> [STUDY QUESTIONS]:
• A. Revise the passage on the "Everyone's in sales" phrase, starting with "Yet during the" and going on through "call to action.", with "recession" replaced by "downturn".
• B. In one to three sentences, explain why, according to the passage on the "Everyone's in sales" phrase, executives during the most recent recession want employees to advocate for the company.

> [TEXT BLOCK]:

━━━━━━━━━━━━━━━━

Ever heard a senior leader in your organization proclaim “Everyone’s in sales!”? I have. In fact, it’s a phrase I’ve heard a lot in the last three years from executives at conferences, industry events, client meetings and more. To me, it’s right up there with “All hands on deck!” and “Ask not what your country can do for you, ask what you can do for your country” (only in a less evocative, corporate-speak kind of way).

Yet during the most recent recession, the phrase has taken on a more urgent tone and seems to mean: “Demand stinks. Drop what you’re doing. Advocate for the company.” Particularly among already hyper-efficient companies, stimulating demand with a whole-company response may just be one recipe for retaining existing jobs and creating new ones.
 
But are employees responding? Forrester’s most recent Workforce Forrsights survey suggests few actually heed this executive call to action.

━━━━━━━━━━━━━━━━

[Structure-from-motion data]
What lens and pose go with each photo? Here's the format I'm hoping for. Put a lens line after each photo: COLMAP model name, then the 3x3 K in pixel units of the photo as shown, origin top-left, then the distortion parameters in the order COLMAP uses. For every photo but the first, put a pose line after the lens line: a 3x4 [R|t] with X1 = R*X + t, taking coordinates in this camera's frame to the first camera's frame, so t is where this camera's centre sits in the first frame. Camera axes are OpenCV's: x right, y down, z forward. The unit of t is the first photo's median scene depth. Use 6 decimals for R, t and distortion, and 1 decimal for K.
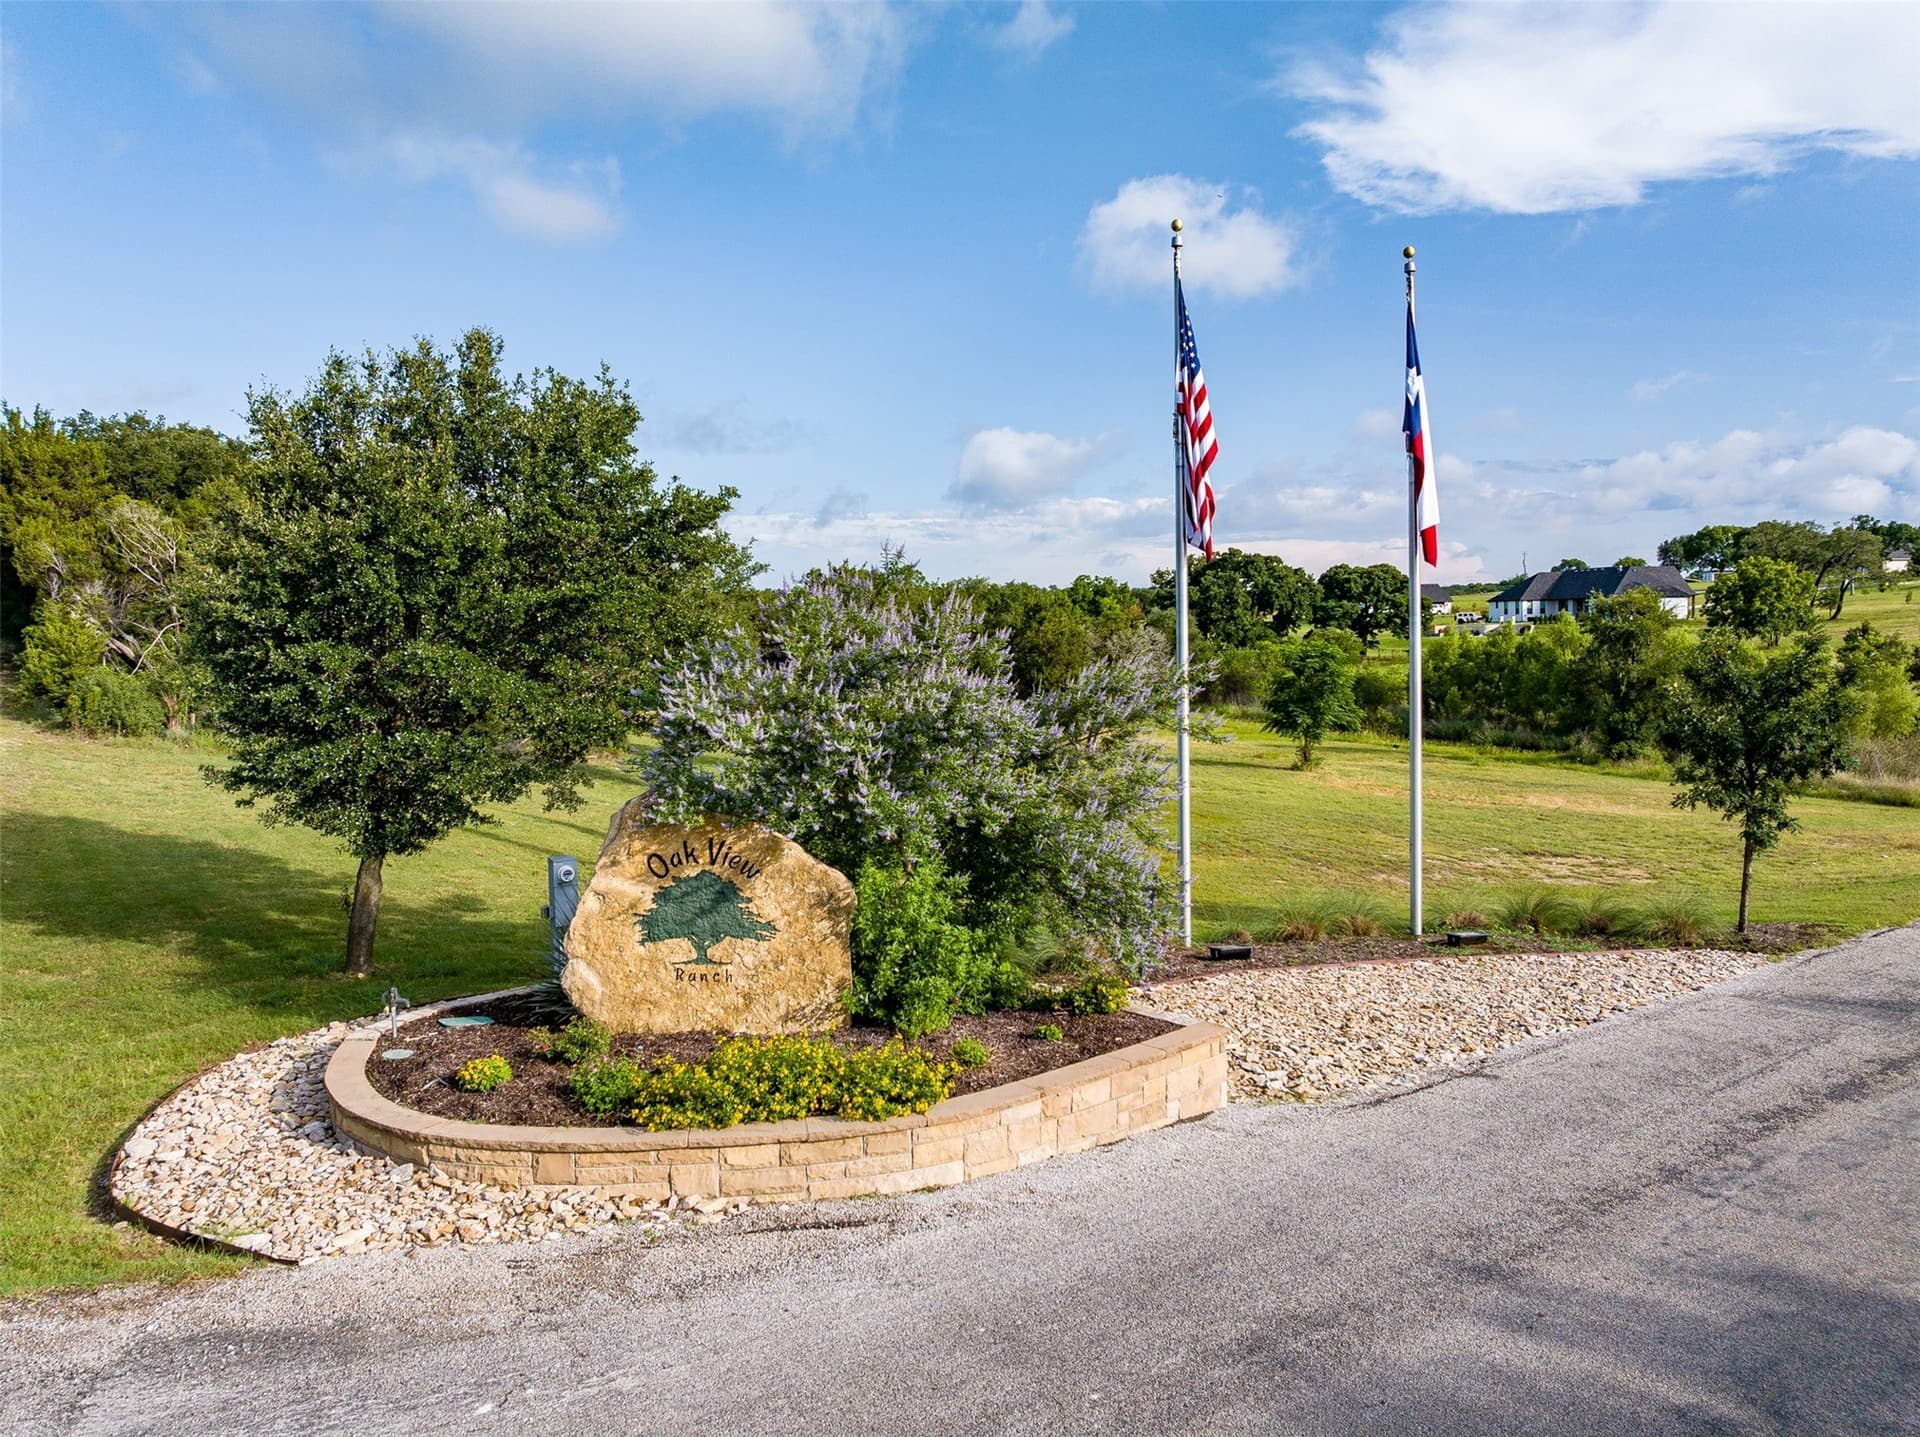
lens RADIAL K [[1368.8, 0, 951.8], [0, 1368.8, 717.9], [0, 0, 1]] dist [-0.052322, 0.029185]
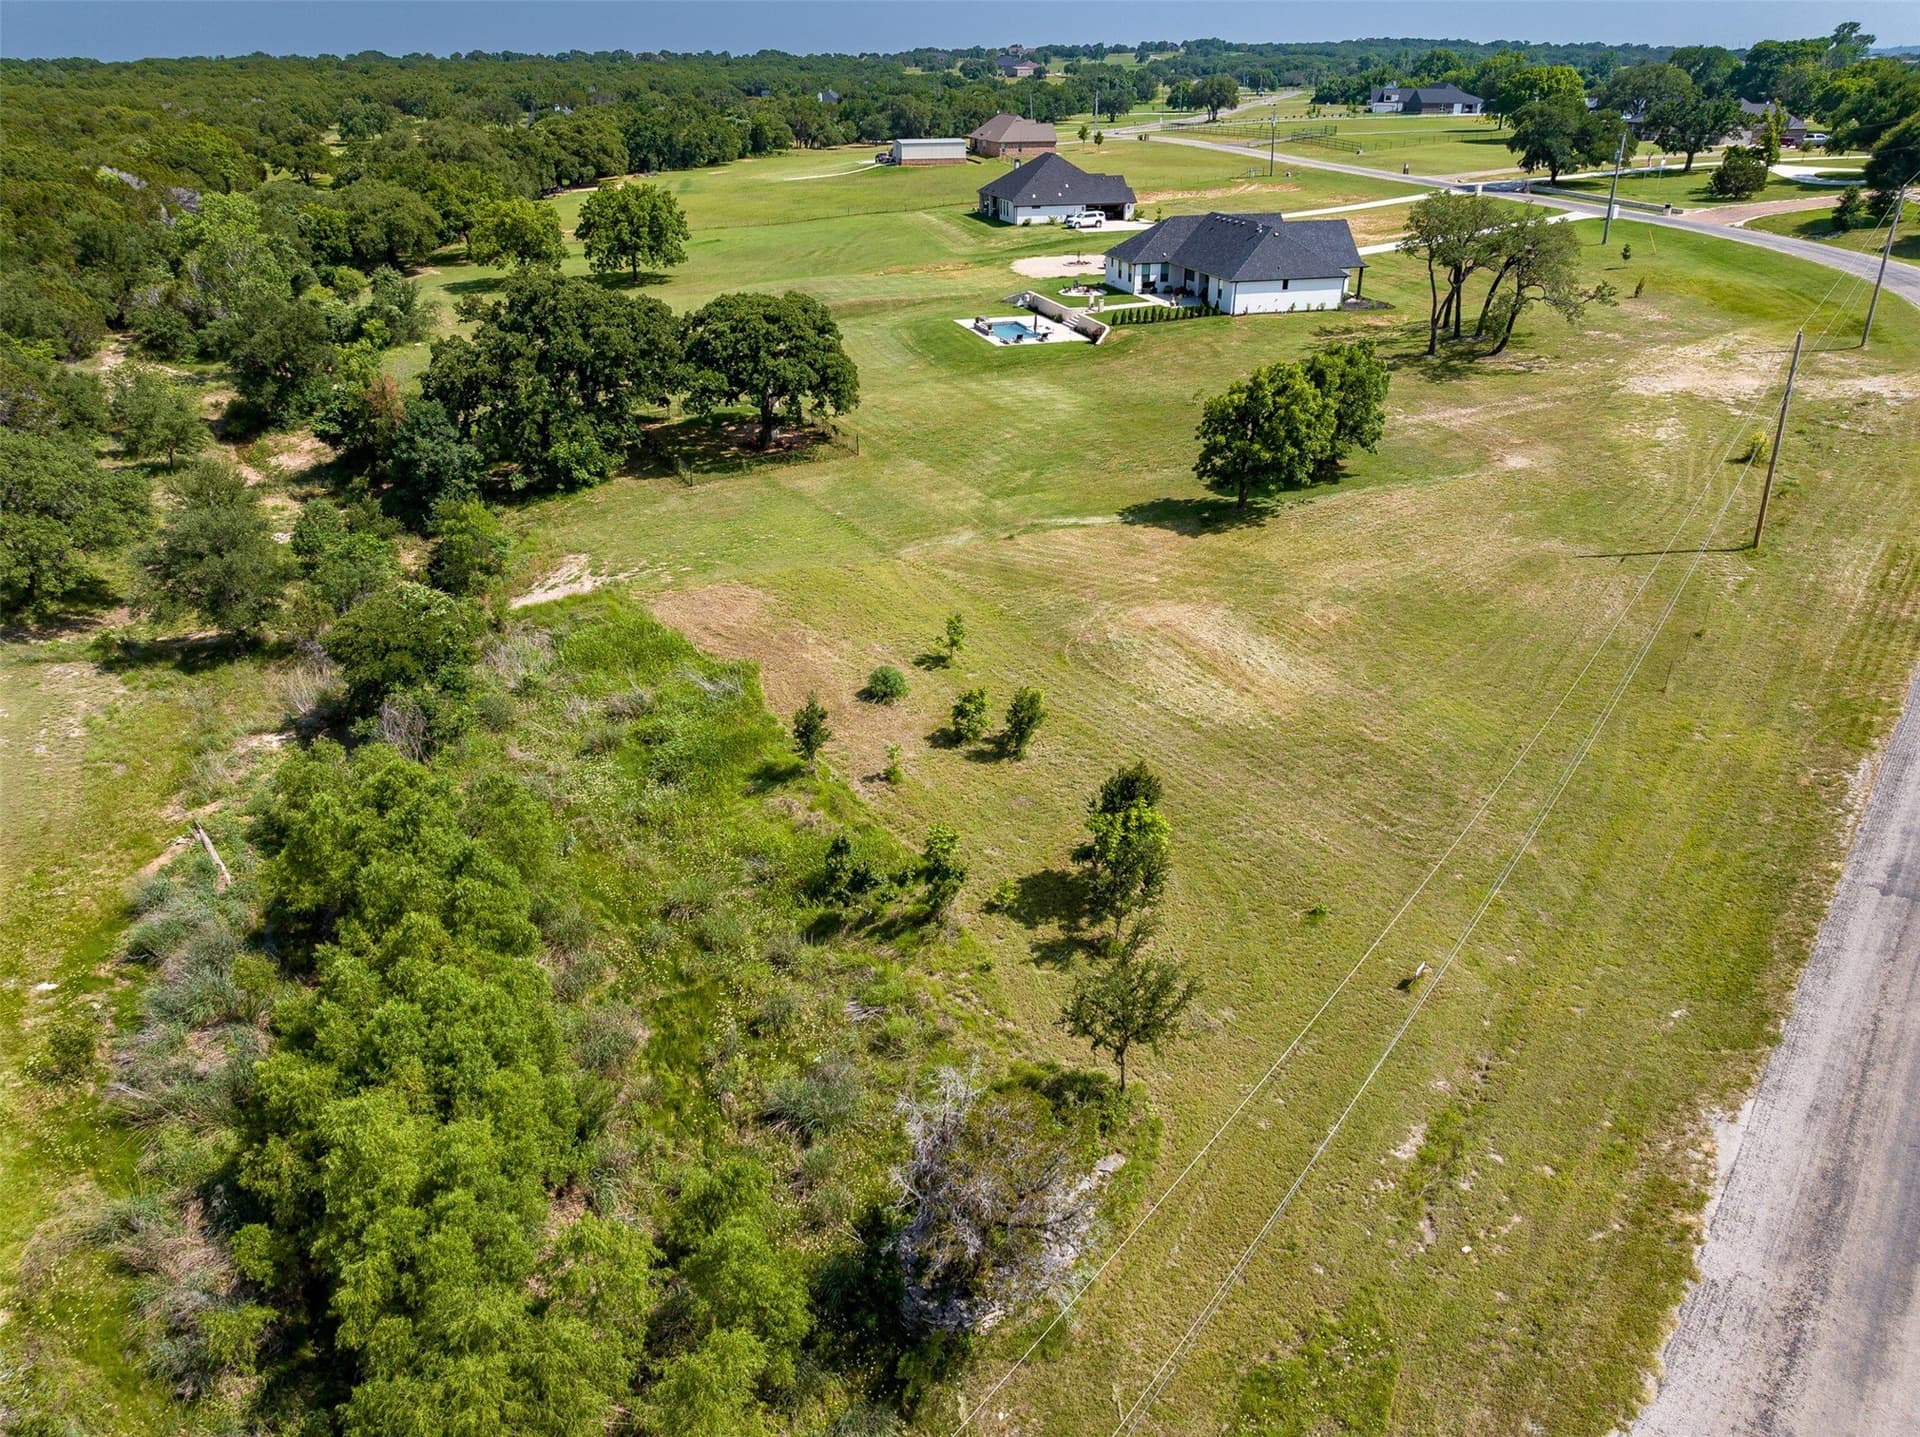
lens RADIAL K [[1351.1, 0, 949.3], [0, 1351.1, 709.4], [0, 0, 1]] dist [-0.040578, 0.008655]
pose [[0.998013, -0.015204, 0.061153, 0.358560], [-0.008997, 0.926136, 0.377083, -0.177219], [-0.062369, -0.376884, 0.924158, 0.336120]]
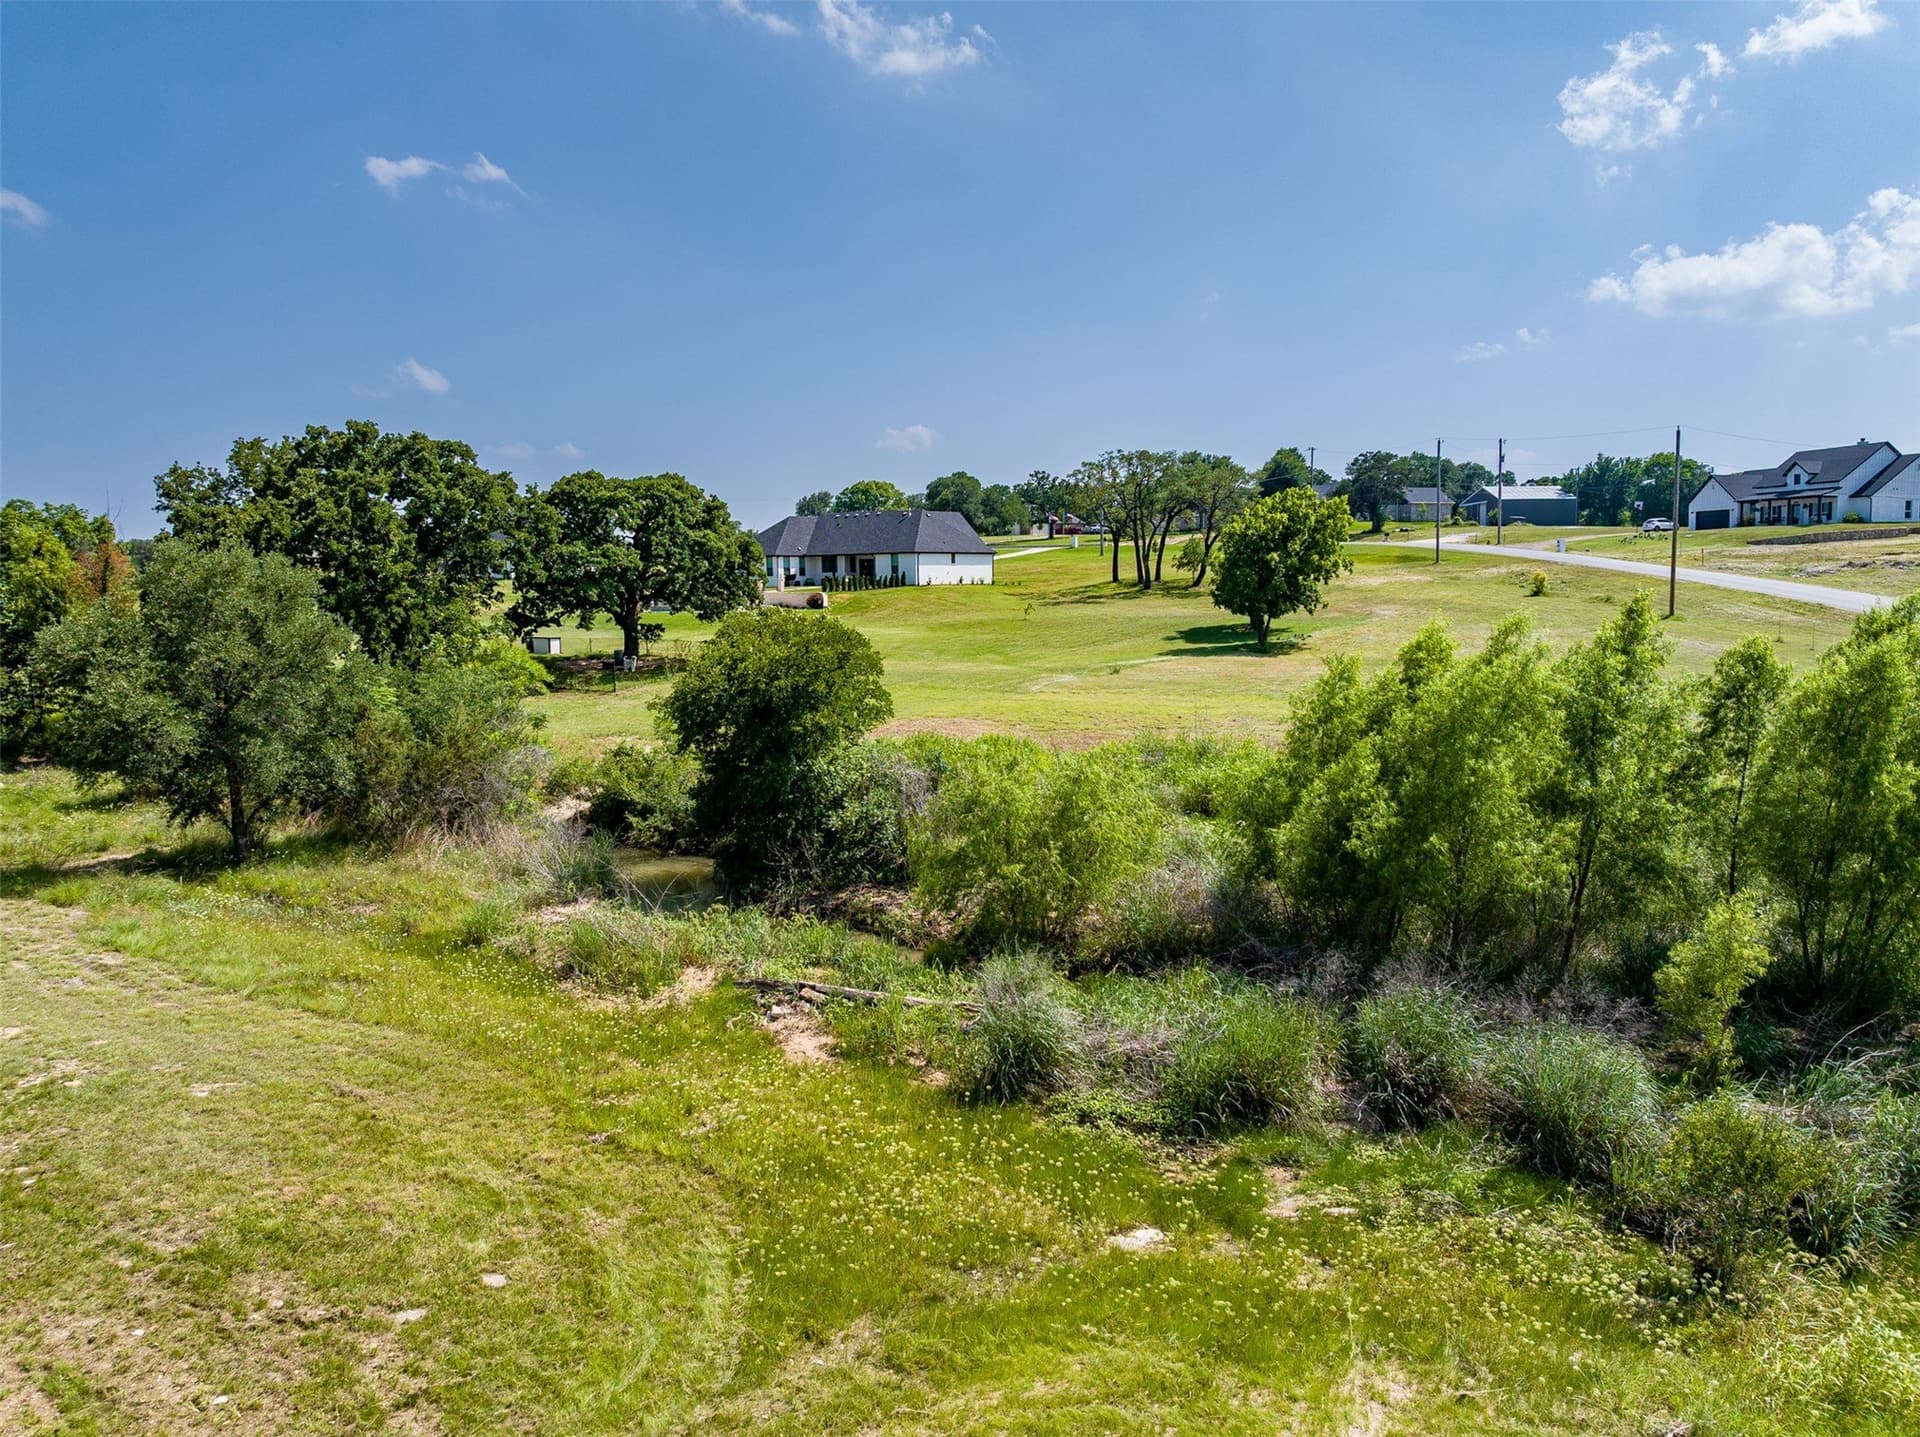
lens RADIAL K [[1349.3, 0, 960.0], [0, 1349.3, 718.5], [0, 0, 1]] dist [-0.004665, -0.073711]
pose [[0.774324, -0.055545, 0.630347, 0.078563], [0.037964, 0.998423, 0.041343, -0.038585], [-0.631650, -0.008082, 0.775212, 0.544417]]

━━━━━━━━━━━━━━━━

> [ANSWERS PER TASK]:
• A.
Yet during the most recent downturn, the phrase has taken on a more urgent tone and seems to mean: “Demand stinks. Drop what you’re doing. Advocate for the company.” Particularly among already hyper-efficient companies, stimulating demand with a whole-company response may just be one recipe for retaining existing jobs and creating new ones.
 
But are employees responding? Forrester’s most recent Workforce Forrsights survey suggests few actually heed this executive call to action.

• B. During the recession the phrase took on a more urgent tone, signaling that demand is weak and employees should drop what they're doing to advocate for the company. The passage says that stimulating demand through a whole-company response may be one recipe for retaining existing jobs and creating new ones, particularly among already hyper-efficient companies.